If such a person—able to afford the best financial advice in the
world—can be brought low by a bad investment or decision, what chance do
you have?
But the wealthy individual didn't fail because he received bad advice
or picked a poor investment. His undoing was that he violated some basic
rule of life. If he had managed his investments the same way he manages
his business and personal life, he probably wouldn't have lost his money.
To assure that you never share his fate, I've developed what I call
"The 16 Golden Rules of Financial
Safety." There's nothing mysterious or shocking about these rules;
they simply apply to investments the kind of advice your mother gave you
when you were little — the kind of advice you've most likely lived your
life by.
If you abide by them, there's less than one chance in a million that
you could lose all you have.
Here they are . . .
Your Career
Rule #1: Your career provides your wealth.
You most likely will make far more money from your business or
profession than from your investments. Only very rarely does someone make
a large fortune from investments.

_Goal of the exercise_
Quote the text on financial safety from "To assure that" through "they are . . .". The records aren't needed for anything here.

_Records supplied_
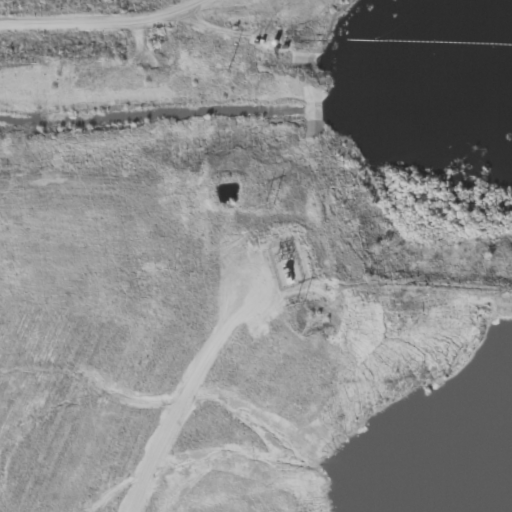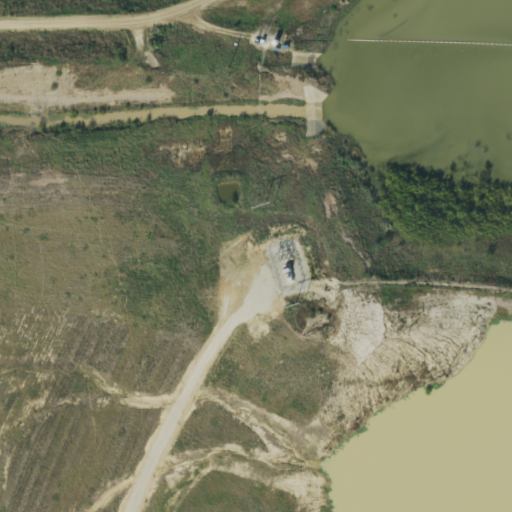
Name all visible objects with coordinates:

* * *

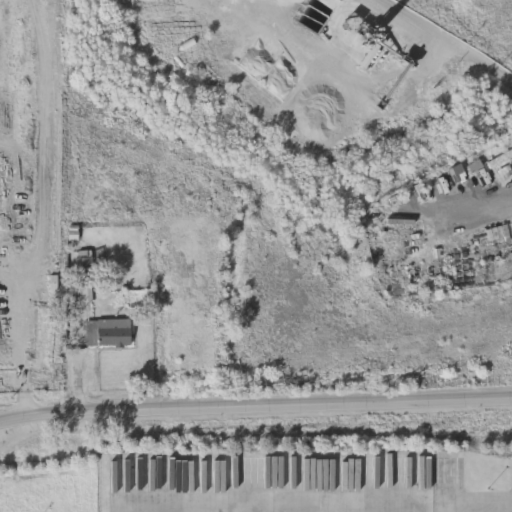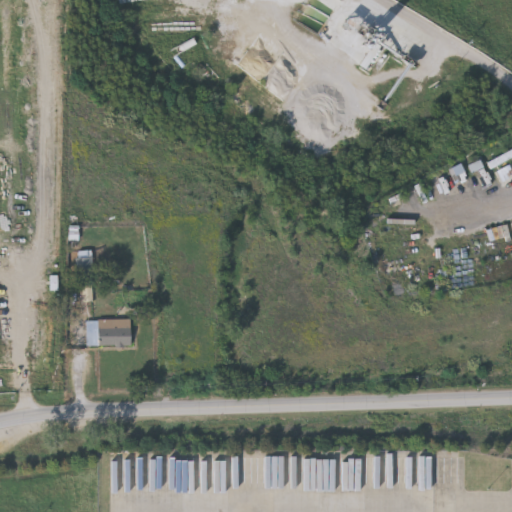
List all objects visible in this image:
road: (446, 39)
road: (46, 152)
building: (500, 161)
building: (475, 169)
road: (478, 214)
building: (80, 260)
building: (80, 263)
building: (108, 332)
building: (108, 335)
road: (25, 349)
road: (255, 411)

--

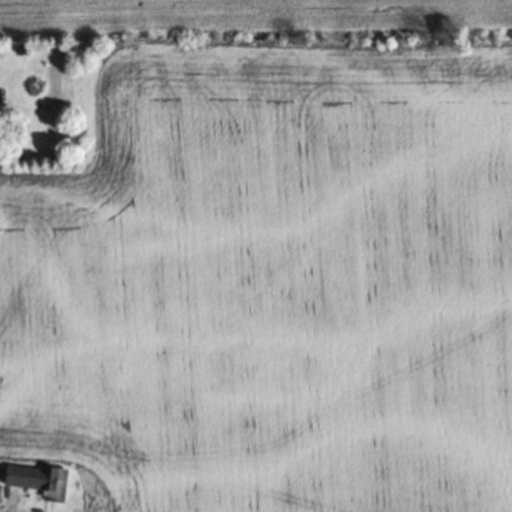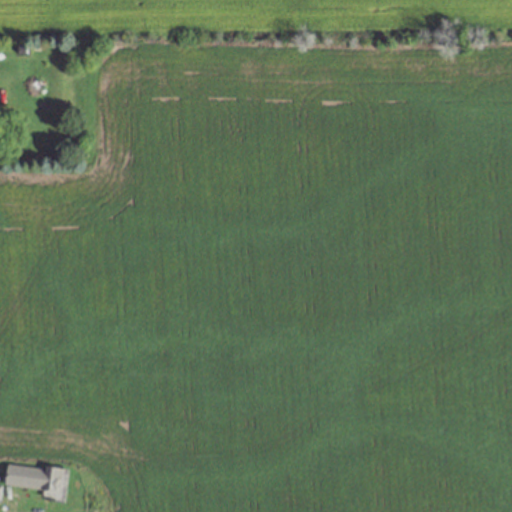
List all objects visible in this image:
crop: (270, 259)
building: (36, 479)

_Full answer_
To assure that you never share his fate, I've developed what I call
"The 16 Golden Rules of Financial
Safety." There's nothing mysterious or shocking about these rules;
they simply apply to investments the kind of advice your mother gave you
when you were little — the kind of advice you've most likely lived your
life by.
If you abide by them, there's less than one chance in a million that
you could lose all you have.
Here they are . . .